7. The Rhythm Section
The Rhythm Section is strange in that it didn’t really offer anything new to what it was trying to do and it just ended with an underwhelming and uninspired performance from its leads. It just simply happened and the events that took place were expected to be taken at face value. It’s largely unremarkable, but it didn’t have to be that way.
Accompanying The Glorias, Tesla was the only other screening I saw at this year’s Sundance Film Festival that I actively didn’t enjoy. For starters, Tesla drags on and on, yet it’s only an hour and forty-two minutes long. It’s narrative structure, which breaks the third-wall often, is worth some recognition, but the rest just falls short. At the time, I said that you needed to be high in order to enjoy it and that I couldn’t get over some of the set designs. There is a karoake scene toward the end that left me incredibly amused, but sadly it wasn’t enough to save the rest of the movie.
This one pains me. Truly. Mulan is one that I was looking forward to for a long time before it finally released on Disney+ for a $30 rental price at the end of summer (later to be released for all platform subscribers during the holiday season). Because of its staggered release, there are still many who have yet to see the film, but I’d argue they aren’t missing much. The one benefit to Mulan‘s original rental price is that it likely saved families money they’d otherwise spend seeing it in the theater.
When I originally reviewed Mulan, I said, “It is an incredibly shallow story that feels rushed, ill-timed, and poorly planned. It lays a lot of responsibility on the viewer to already have an understanding of the story… It also lacks emotion. There is little joy or excitement within the movie, even when there is cause for celebration. The characters seem to just be going along with the motions, as we really never have an opportunity to dive deep into who they are.”
4. The Grudge
The Grudge had some potential even though its January release suggested that problems were ahead, but it’s the latest addition to a now lengthy franchise of the original Japanese horror that just leaves you wondering more than anything. This attempt at a reboot seems rather slight and uninspired, which is probably why a 90-something minute movie felt like something incredibly longer as we’re forced to suffer along with the characters onscreen.
3. The Hunt
Lacking a coherent plot and reason to exist, The Hunt falls into many of the same problems as another film that made the top spot on this list. Why was this movie made? For who was it made? Should it have been made? The Hunt overestimated itself and it failed to tell any coherent or meaningful story.
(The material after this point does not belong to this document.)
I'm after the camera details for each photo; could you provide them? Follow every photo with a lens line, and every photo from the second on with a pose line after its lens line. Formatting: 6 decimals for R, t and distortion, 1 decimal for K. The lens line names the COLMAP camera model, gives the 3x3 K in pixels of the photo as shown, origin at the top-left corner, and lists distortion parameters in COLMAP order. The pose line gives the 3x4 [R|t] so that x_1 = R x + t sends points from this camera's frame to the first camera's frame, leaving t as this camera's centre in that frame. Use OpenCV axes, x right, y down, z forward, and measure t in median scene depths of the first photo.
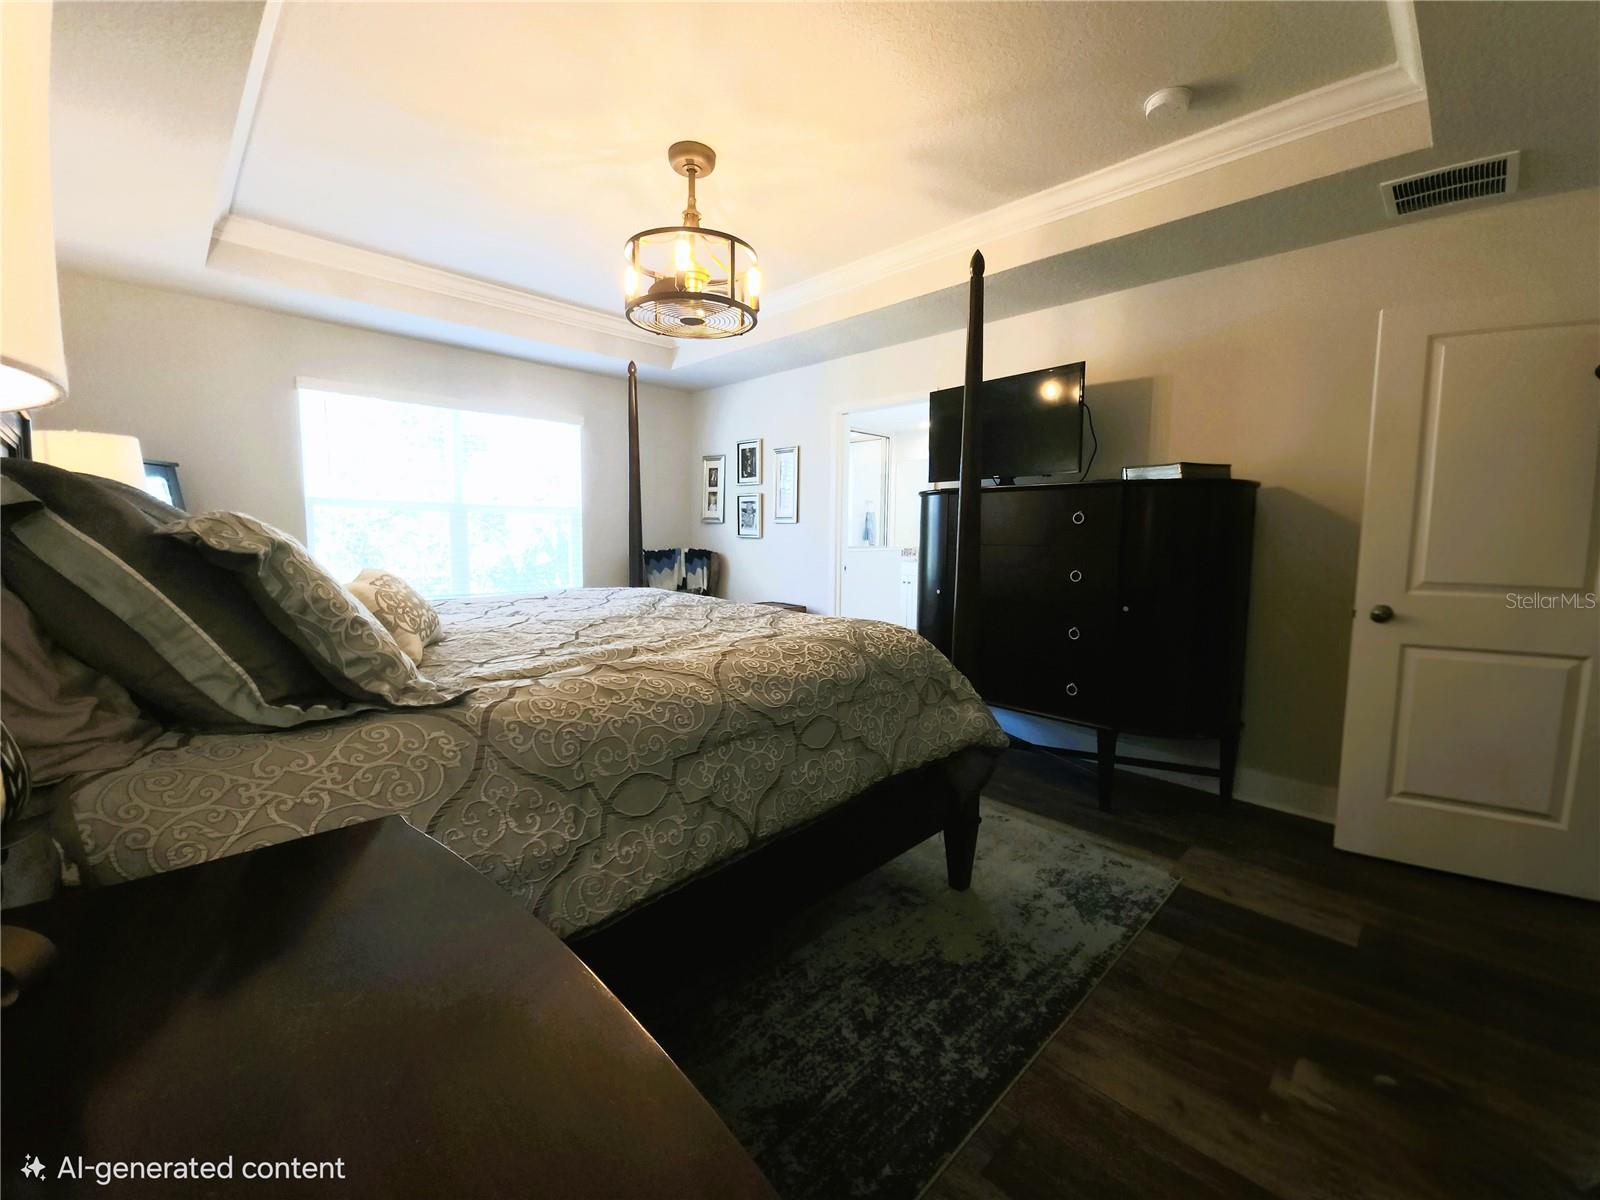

Unhinged really tested the limits of how much people really wanted to get back into theaters this year as it came out in late summer. What it proved was that there is a fine line between the absurd and bad. Unhinged dug so far into its own absurdity of its crazed character and the terror he unleashed that it just becomes too ridiculous and incredibly unrealistic.
Antebellum. Antebellum. Antebellum.
I’m more disappointed than mad. After a delayed theatrical release date, this film released to VOD with some lofty expectations and excitement. The trailer made it look like an interesting sci-fi/horror that dealt with racism and time travel. But what we got was a poorly acted, poorly thought out, and poorly executed film that missed every single mark. The negative responses were almost immediate as people watched Antebellum on its premiere date and it left people wondering why, and how, this movie was made in the first place. Without spoiling some crucial details and plotpoints, it’s obvious that the creators of the film wanted to convey some sort of message about racism, but they went about it in all the wrong ways. The ending, too, brought about some similarities to another well-known film that calls into question its originality.